The Covid-19 pandemic and its increasing impact on the global economy, as more and more European countries suspend all non-essential activities, have pushed risk assets over the cliff edge. The Fed’s decision yesterday smacks of desperation, as it cut the benchmark rate by a full percentage point to a range of between zero and 0.25%. This marked the second time in just two weeks that it had taken emergence measures. Monetary policies everywhere are at full throttle but instead of reassuring, they are stoking the mood of panic.

Italy and Spain have banned short selling in many securities in a vain attempt to halt the fall. In corporate bonds, spreads are back at 2008 levels, in the midst of the financial crisis. A sign of intense stress and liquidity shortages in markets, tensions are also mounting in government bonds, with a rise in long-term yields last week. In particular, the yield on 30-year US Treasury bonds has risen, while the yield on the 10-year Italian government bond is back at 2%. There are simply no more buyers. Real estate funds and gold, which have so far held up well, are also cracking under the pressure. The flow of negative news is triggering capital flight from all market segments as participants scramble for hard cash – another sign of capitulation.

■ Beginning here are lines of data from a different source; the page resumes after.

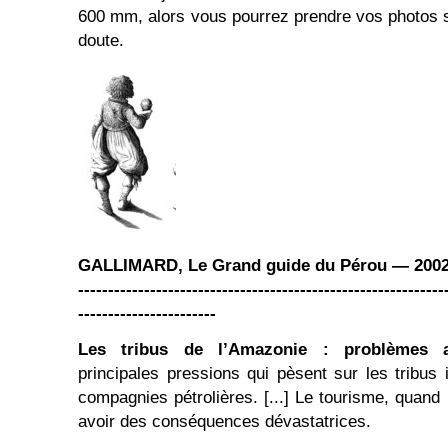
600 mm, alors vous pourrez prendre vos photos 
doute.
GALLIMARD, Le Grand guide du Pérou — 2002
-------------------------------------------------------------
-----------------------
Les tribus de l’Amazonie : problèmes a
principales pressions qui pèsent sur les tribus
compagnies pétrolières. [...] Le tourisme, quand 
avoir des conséquences dévastatrices.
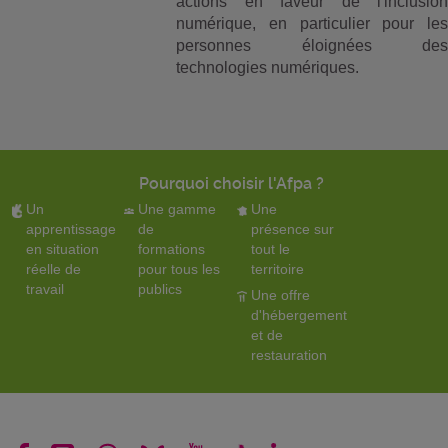
actions en faveur de l'inclusion
numérique, en particulier pour les
personnes éloignées des
technologies numériques.
Pourquoi choisir l'Afpa ?
Un
Une gamme
Une
apprentissage
de
présence sur
en situation
formations
tout le
réelle de
pour tous les
territoire
travail
publics
Une offre
d'hébergement
et de
restauration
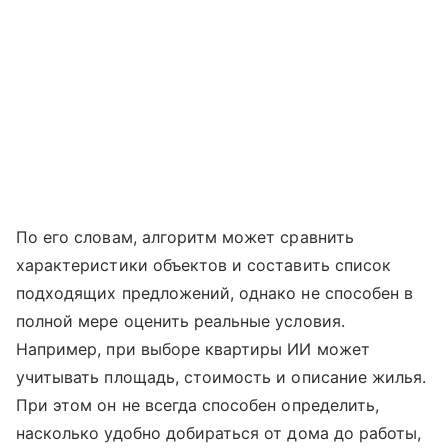
По его словам, алгоритм может сравнить
характеристики объектов и составить список
подходящих предложений, однако не способен в
полной мере оценить реальные условия.
Например, при выборе квартиры ИИ может
учитывать площадь, стоимость и описание жилья.
При этом он не всегда способен определить,
насколько удобно добираться от дома до работы,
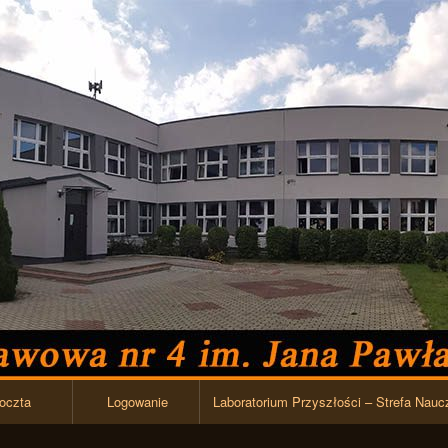
Przejdź do zawartości
oczta
Logowanie
Laboratorium Przyszłości – Strefa Nauc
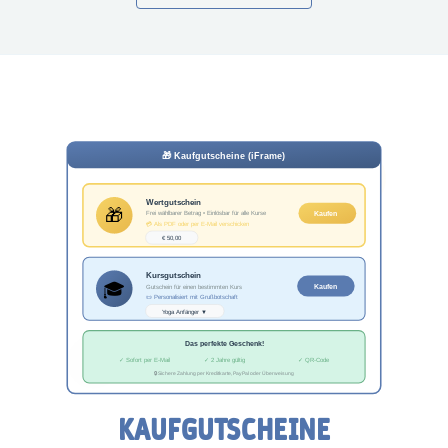
KAUFGUTSCHEINE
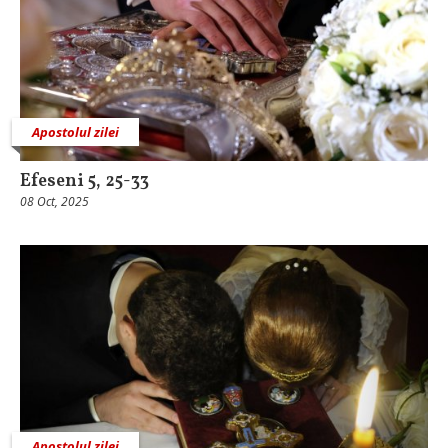
Apostolul zilei
Efeseni 5, 25-33
08 Oct, 2025
Apostolul zilei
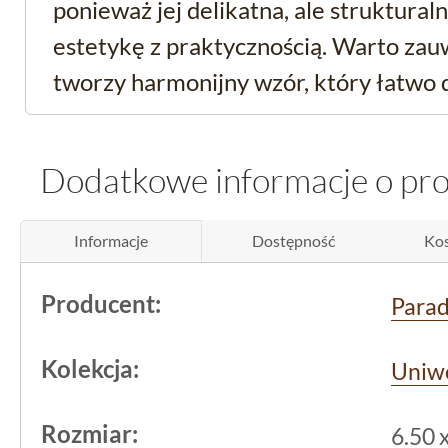
ponieważ jej delikatna, ale struktural
estetykę z praktycznością. Warto zauw
tworzy harmonijny wzór, który łatwo
przestrzeni. Przy tym rozmiar płytki
zarówno prostych, jak i bardziej zaa
Dodatkowe informacje o pr
Praktyczne zastosowani
Informacje
Dostępność
Kos
montażu
Producent:
Para
Produkt z kolekcji
Uniwersalne Dekor
przeznaczony jest głównie do wykorzy
Kolekcja:
Uniwe
ścienna
. Dzięki wytrzymałej, ceramic
błyszczącemu wykończeniu, sprawdzi s
Rozmiar:
6.50 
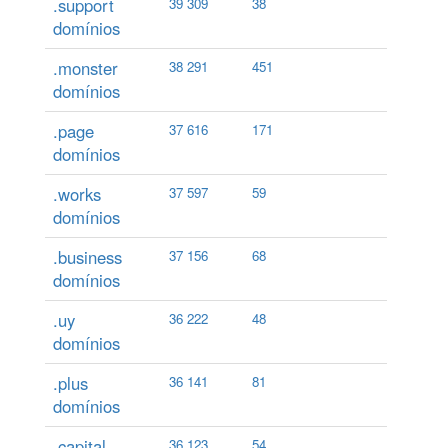
.support
39 309
38
domínios
.monster
38 291
451
domínios
.page
37 616
171
domínios
.works
37 597
59
domínios
.business
37 156
68
domínios
.uy
36 222
48
domínios
.plus
36 141
81
domínios
.capital
36 123
54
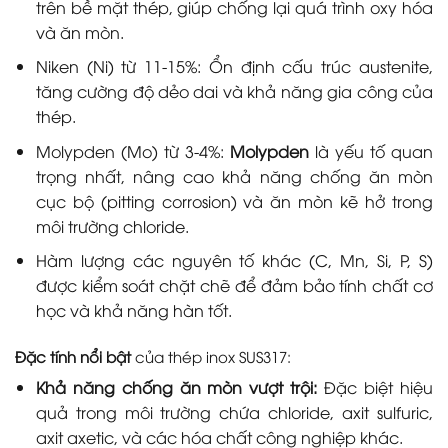
trên bề mặt thép, giúp chống lại quá trình oxy hóa
và ăn mòn.
Niken (Ni) từ 11-15%: Ổn định cấu trúc austenite,
tăng cường độ dẻo dai và khả năng gia công của
thép.
Molypden (Mo) từ 3-4%:
Molypden
là yếu tố quan
trọng nhất, nâng cao khả năng chống ăn mòn
cục bộ (pitting corrosion) và ăn mòn kẽ hở trong
môi trường chloride.
Hàm lượng các nguyên tố khác (C, Mn, Si, P, S)
được kiểm soát chặt chẽ để đảm bảo tính chất cơ
học và khả năng hàn tốt.
Đặc tính nổi bật
của thép inox SUS317:
Khả năng chống ăn mòn vượt trội:
Đặc biệt hiệu
quả trong môi trường chứa chloride, axit sulfuric,
axit axetic, và các hóa chất công nghiệp khác.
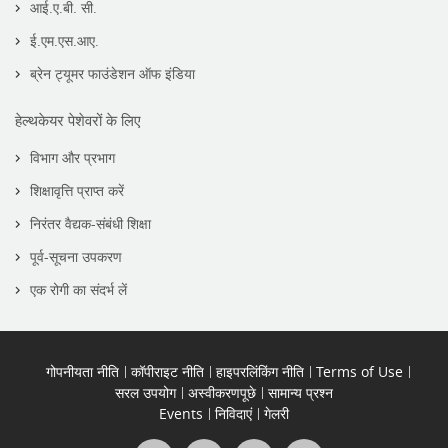
आई.ए.बी. सी.
ई.एम.एस.आए.
ब्रेन ट्यूमर फाउंडेशन ऑफ इंडिया
हेल्थकेयर पेशेवरों के लिए
विभाग और प्रभाग
शिक्षावृत्ति प्राप्त करें
निरंतर वैद्यक-संबंधी शिक्षा
पूर्व-सूचना उपकरण
एक रोगी का संदर्भ लें
गोपनीयता नीति
कॉपीराइट नीति
हाइपरलिंकिंग नीति
Terms of Use
सरल उपयोग
अस्वीकरणपूछे
सामान्य प्रश्न
Events
निविदाएं
गेलरी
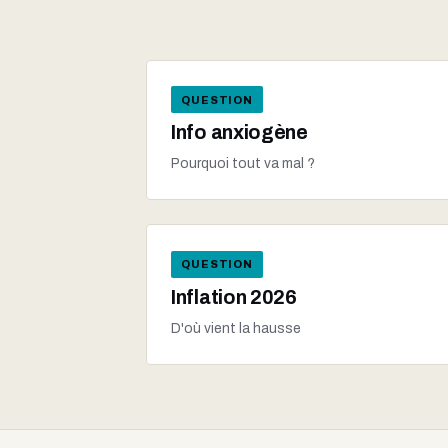
QUESTION
Info anxiogène
Pourquoi tout va mal ?
QUESTION
Inflation 2026
D'où vient la hausse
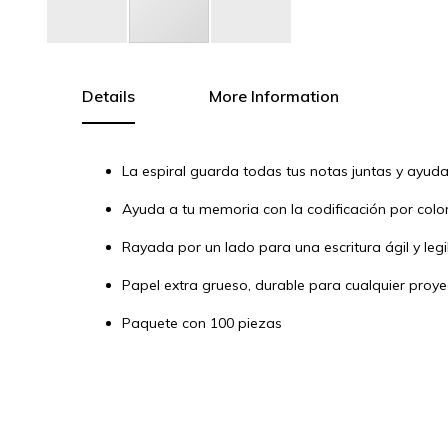
Skip
to
the
Details
More Information
beginning
of
the
La espiral guarda todas tus notas juntas y ayuda
images
gallery
Ayuda a tu memoria con la codificación por color
Rayada por un lado para una escritura ágil y legi
Papel extra grueso, durable para cualquier proye
Paquete con 100 piezas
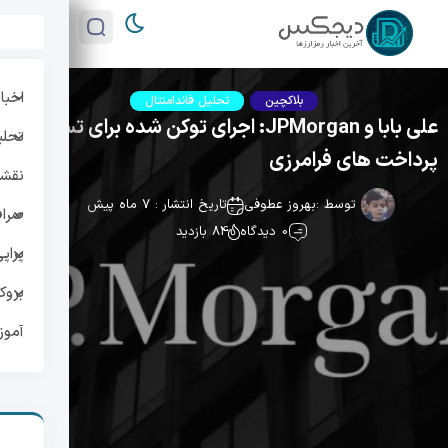
اخبار
بلاکچین
تحلیل فاندامنتال
علی بابا و JPMorgan: اجرای توکن شده برای تسهیل
تحلی
پرداخت های فرامرزی
نقشه 
توسط :
بهروز عطوفی
تاریخ انتشار : 7 ماه پیش
صراف
0 دیدگاه
84 بازدید
پراپ
بروک
آمو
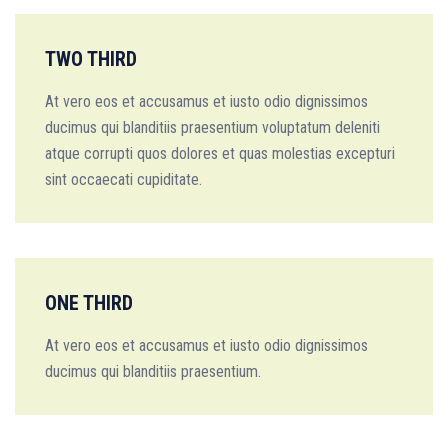
TWO THIRD
At vero eos et accusamus et iusto odio dignissimos
ducimus qui blanditiis praesentium voluptatum deleniti
atque corrupti quos dolores et quas molestias excepturi
sint occaecati cupiditate.
ONE THIRD
At vero eos et accusamus et iusto odio dignissimos
ducimus qui blanditiis praesentium.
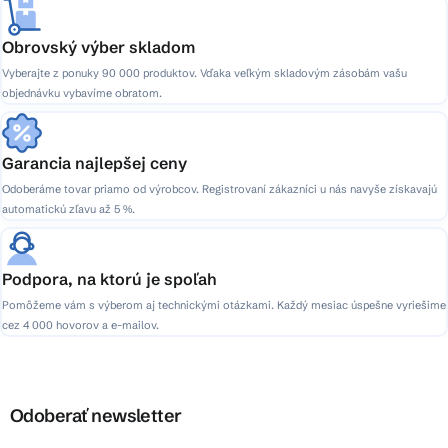
Obrovský výber skladom
Vyberajte z ponuky 90 000 produktov. Vďaka veľkým skladovým zásobám vašu
objednávku vybavíme obratom.
Garancia najlepšej ceny
Odoberáme tovar priamo od výrobcov. Registrovaní zákazníci u nás navyše získavajú
automatickú zľavu až 5 %.
Podpora, na ktorú je spoľah
Pomôžeme vám s výberom aj technickými otázkami. Každý mesiac úspešne vyriešime
cez 4 000 hovorov a e-mailov.
Odoberať newsletter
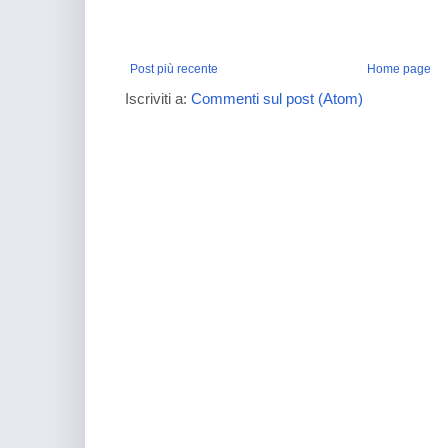
Post più recente
Home page
Iscriviti a:
Commenti sul post (Atom)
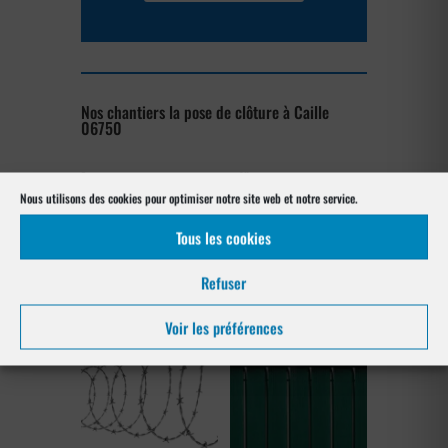
Nos chantiers la pose de clôture à Caille
06750
[su_posts posts_per_page= »4″
Nous utilisons des cookies pour optimiser notre site web et notre service.
post_type= »project » order= »asc »
orderby= »rand »]
Tous les cookies
Nos références posés
Refuser
à Caille 06750
Voir les préférences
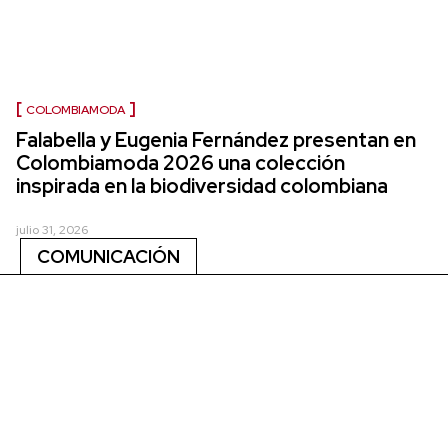
COLOMBIAMODA
Falabella y Eugenia Fernández presentan en
Colombiamoda 2026 una colección
inspirada en la biodiversidad colombiana
julio 31, 2026
COMUNICACIÓN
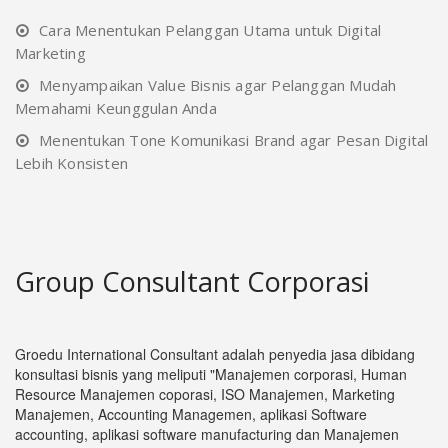
Cara Menentukan Pelanggan Utama untuk Digital
Marketing
Menyampaikan Value Bisnis agar Pelanggan Mudah
Memahami Keunggulan Anda
Menentukan Tone Komunikasi Brand agar Pesan Digital
Lebih Konsisten
Group Consultant Corporasi
Groedu International Consultant adalah penyedia jasa dibidang
konsultasi bisnis yang meliputi "Manajemen corporasi, Human
Resource Manajemen coporasi, ISO Manajemen, Marketing
Manajemen, Accounting Managemen, aplikasi Software
accounting, aplikasi software manufacturing dan Manajemen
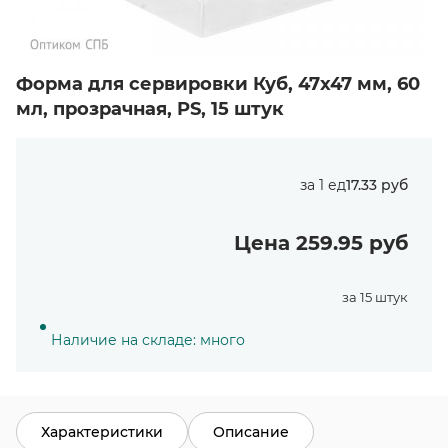
Форма для сервировки Куб, 47х47 мм, 60
мл, прозрачная, PS, 15 штук
за 1 ед
17.33 руб
Цена 259.95 руб
за 15 штук
Наличие на складе: много
Характеристики
Описание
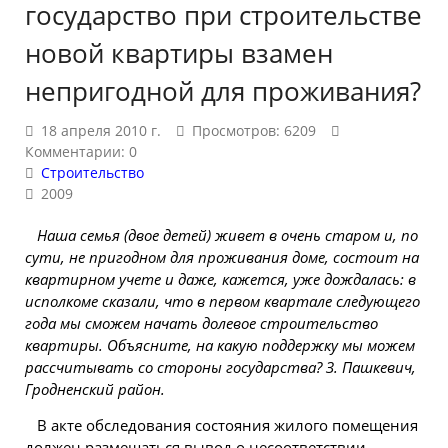
государство при строительстве
новой квартиры взамен
непригодной для проживания?
18 апреля 2010 г.
Просмотров: 6209
Комментарии: 0
Строительство
2009
Наша семья (двое детей) живет в очень старом и, по
сути, не пригодном для проживания доме, состоит на
квартирном учете и даже, кажется, уже дождалась: в
исполкоме сказали, что в первом квартале следующего
года мы сможем начать долевое строительство
квартиры. Объясните, на какую поддержку мы можем
рассчитывать со стороны государства? З. Пашкевич,
Гродненский район.
В акте обследования состояния
жилого
помещения
должен размещаться вывод о несоответствии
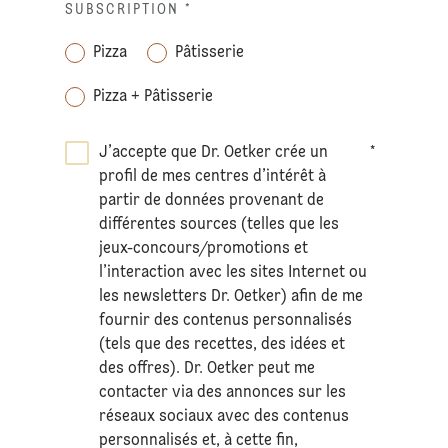
SUBSCRIPTION
*
Pizza
Pâtisserie
Pizza + Pâtisserie
J’accepte que Dr. Oetker crée un
*
profil de mes centres d’intérêt à
partir de données provenant de
différentes sources (telles que les
jeux-concours/promotions et
l’interaction avec les sites Internet ou
les newsletters Dr. Oetker) afin de me
fournir des contenus personnalisés
(tels que des recettes, des idées et
des offres). Dr. Oetker peut me
contacter via des annonces sur les
réseaux sociaux avec des contenus
personnalisés et, à cette fin,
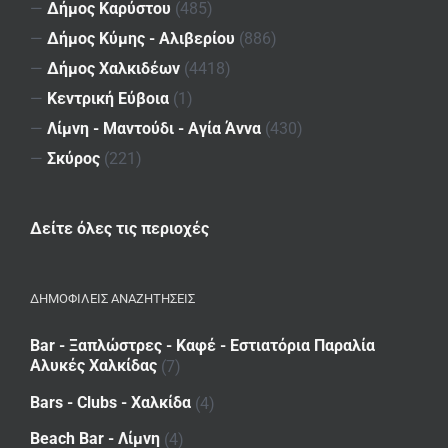
—
Δήμος Καρύστου
(485)
—
Δήμος Κύμης - Αλιβερίου
(886)
—
Δήμος Χαλκιδέων
(4418)
—
Κεντρική Εύβοια
(1)
—
Λίμνη - Μαντούδι - Αγία Άννα
(430)
—
Σκύρος
(221)
Δείτε όλες τις περιοχές
ΔΗΜΟΦΙΛΕΙΣ ΑΝΑΖΗΤΗΣΕΙΣ
Bar - Ξαπλώστρες - Καφέ - Εστιατόρια Παραλία
Αλυκές Χαλκίδας
(7)
Bars - Clubs - Χαλκίδα
(4)
Beach Bar - Λίμνη
(4)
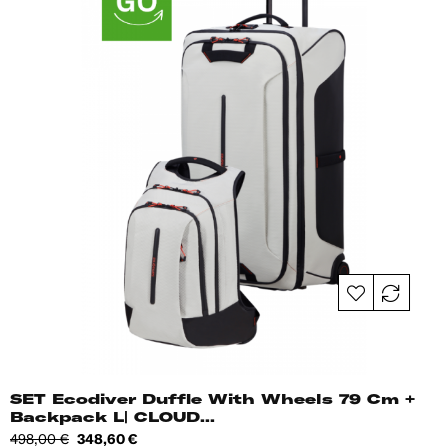
SET Ecodiver Duffle With Wheels 79 Cm +
Backpack L| CLOUD...
Tavahind
Hind
498,00 €
348,60 €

In an effort to support the economy, the Fed is going to buy USD 700bn worth of treasury bills and mortgage-backed securities. Other central banks have also cut their rates. As part of a coordinated effort, they are also committed to shoring up liquidity in currency markets subject to strong fluctuations. The dire reaction on the stock markets reflects growing doubts among investors. If the Fed gives all it has but that doesn’t work, what will then support the system? Governments will no doubt have to show better coordination quickly to put in place supportive fiscal policies.

In Switzerland, indirect investments in real estate mirror the bond market. The SWITT index is down 11% from its peak. Liquidity has dried up and small transaction amounts – just CHF 200,000 in the space of a day – can trigger falls in excess of 4%. The speed with which premiums have melted away, with some small funds now trading at a discount, shows that we are in a phase where investors are dumping everything.

In this context, some believe that financial markets are by and large fairly valuing the economic impact of the pandemic, which should be transitory. However, as panic mode still dominates, it is early to proceed with a strengthening of the equity component within portfolios.